"Slacker DBs" vs. Old-Guard DBs
snydeq writes "Non-relational upstarts — tools that tack the letters 'db' onto a 'pile of code that breaks with the traditional relational model' — have grabbed attention in large part because they willfully ignore many of the rules that codify the hard lessons learned by the old database masters. Doing away with JOINs and introducing phrases like 'eventual consistency,' these 'slacker DBs' offer greater simplicity and improved means of storing data for Web apps, yet remain toys in the eyes of old guard DB admins. 'This distinction between immediate and eventual consistency is deeply philosophical and depends on how important the data happens to be,' writes InfoWorld's Peter Wayner, who let down his old-guard leanings and tested slacker DBs — Amazon SimpleDB, Apache CouchDB, Google App Engine, and Persevere — to see how they are affecting the evolution of modern IT."
I've never understood the UNIX world's fascination with relational databases.
Speaking as a programmer in mainframe online transaction environments for the past 20+ years, I've become very familiar with very fast and simple database systems like the "freespace" files we use on the Unisys mainframe platform.
We don't need relations for real-time processing. Most programs just need a place to keep data, and a simple key to retrieve that data. Some efficiency in disk usage is nice, but the primary design factor is performance.
A freespace file is a collection of pre-allocated fixed-length records of various sizes (e.g. 256 bytes, 512 bytes, 1024 bytes, 2048 bytes, 4096 bytes, and 8192 bytes).

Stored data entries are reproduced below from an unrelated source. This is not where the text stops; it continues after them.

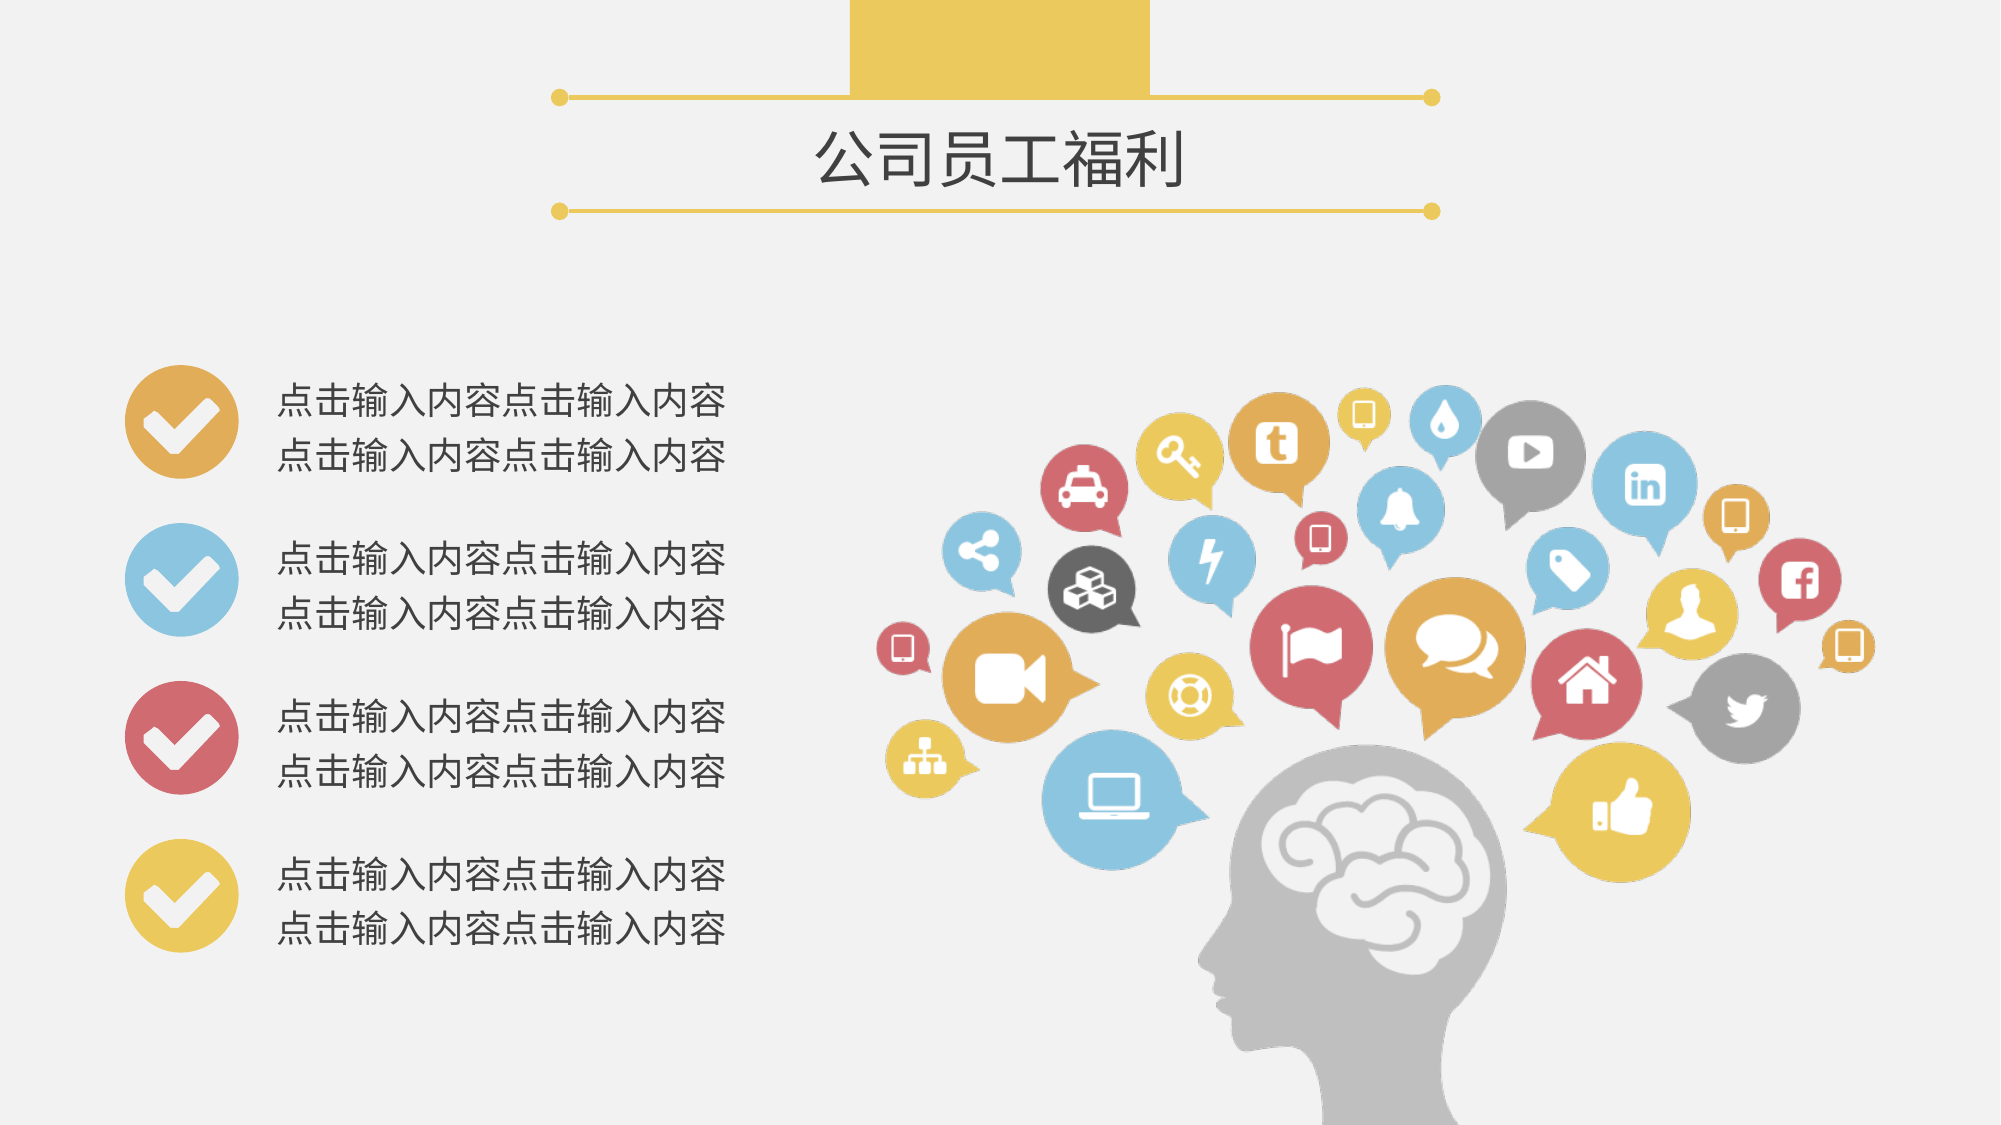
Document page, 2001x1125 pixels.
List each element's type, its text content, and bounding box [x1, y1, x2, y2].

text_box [124, 518, 745, 641]
text_box [549, 201, 570, 222]
picture [876, 384, 1876, 1125]
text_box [124, 676, 745, 799]
text_box [549, 87, 570, 108]
text_box [1422, 87, 1442, 108]
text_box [124, 834, 745, 957]
text_box [1422, 201, 1442, 222]
text_box 公司员工福利 [797, 113, 1203, 203]
text_box [849, 0, 1151, 95]
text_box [124, 360, 745, 483]
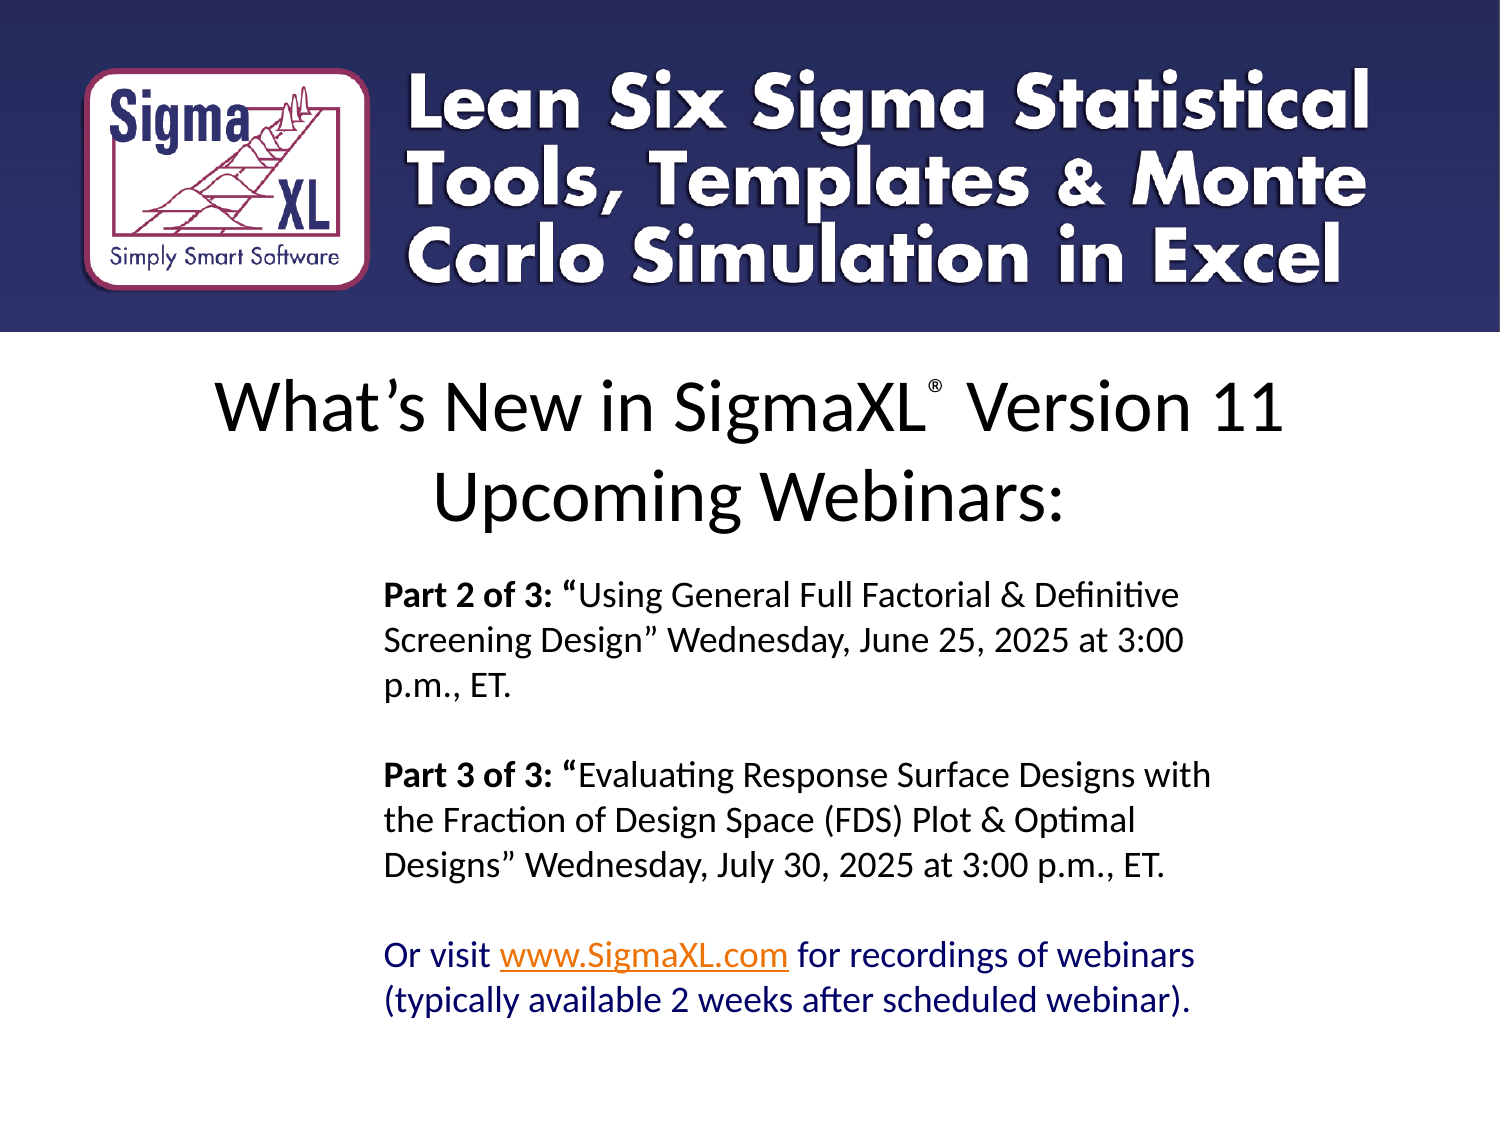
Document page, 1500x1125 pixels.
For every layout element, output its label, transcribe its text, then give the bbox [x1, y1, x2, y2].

title What’s New in SigmaXL® Version 11 Upcoming Webinars: [112, 349, 1388, 591]
picture [0, 0, 1500, 332]
text_box Part 2 of 3: “Using General Full Factorial & Definitive Screening Design” Wednesday, June 25, 2025 at 3:00 p.m., ET. Part 3 of 3: “Evaluating Response Surface Designs with the Fraction of Design Space (FDS) Plot & Optimal Designs” Wednesday, July 30, 2025 at 3:00 p.m., ET. Or visit www.SigmaXL.com for recordings of webinars (typically available 2 weeks after scheduled webinar). [368, 562, 1263, 1028]
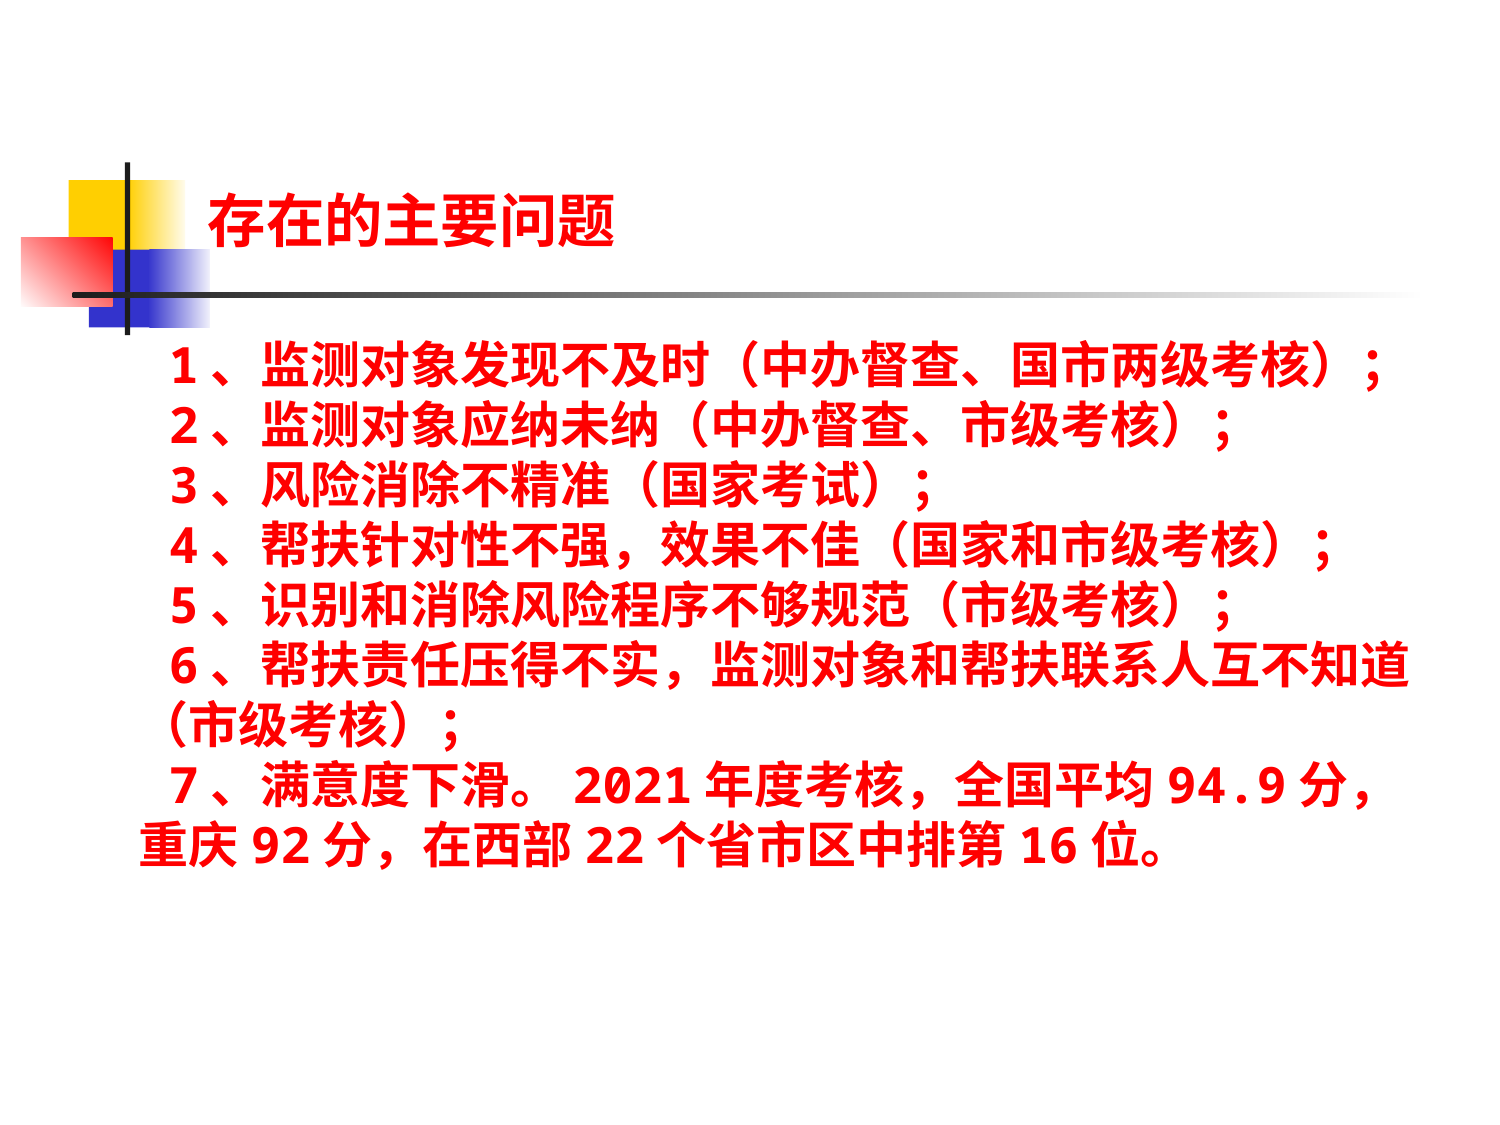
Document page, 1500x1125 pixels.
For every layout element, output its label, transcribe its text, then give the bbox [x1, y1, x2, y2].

text_box 存在的主要问题 [193, 176, 631, 262]
text_box 1、监测对象发现不及时（中办督查、国市两级考核）； 2、监测对象应纳未纳（中办督查、市级考核）； 3、风险消除不精准（国家考试）； 4、帮扶针对性不强，效果不佳（国家和市级考核）； 5、识别和消除风险程序不够规范（市级考核）； 6、帮扶责任压得不实，监测对象和帮扶联系人互不知道（市级考核）； 7、满意度下滑。2021年度考核，全国平均94.9分，重庆92分，在西部22个省市区中排第16位。 [123, 326, 1442, 1001]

Each record size is a assigned a type number (e.g., 1 through 6 in the above case), and a given file is created and pre-allocated with a mix of various records depending on the usage pater for that particular file. If you know all you need is tiny records, create a file containing a few hundred or thousand type 1 and maybe 2 records.
Records not allocated are filled with a deallocated fill pattern.
A program uses a record by performing a Write New operation. That tells the database manager to find a record in that file closest and >= to the size required, stick the presented buffer in the record, save it, and return a key to that record to the calling program. Typical key format is where Record Number is a number from 1 ... n. If your file has 1000 Type 3 records, it'd be from 1...1000 or 0...999.
To read a record, use a key from a previous Write New (stored away somewhere), perhaps in another file) to read that record from a file. Length is not required.
Programs use a very simple read-and-lock mechanism when modifying existing records. If one program has a record locked, another program must wait. Not a problem with intelligent coding.
We've used this system in airline systems for 40+ years. It works well. Sometimes an environment has robust commit and rollback/recovery features to allow for an entire series of changes to be rolled back on error, sometimes not. It doesn't seem to matter that much, especially for transient data like weather, flight schedule data, etc.
I would LOVE to see a freespace database ported to Solaris, personally. We'd use it heavily. :-)
Mainframe/UNIX Bit Twiddler and long time Windows/Linux Hobbyist.
The Theorem Theorem: If If, Then Then.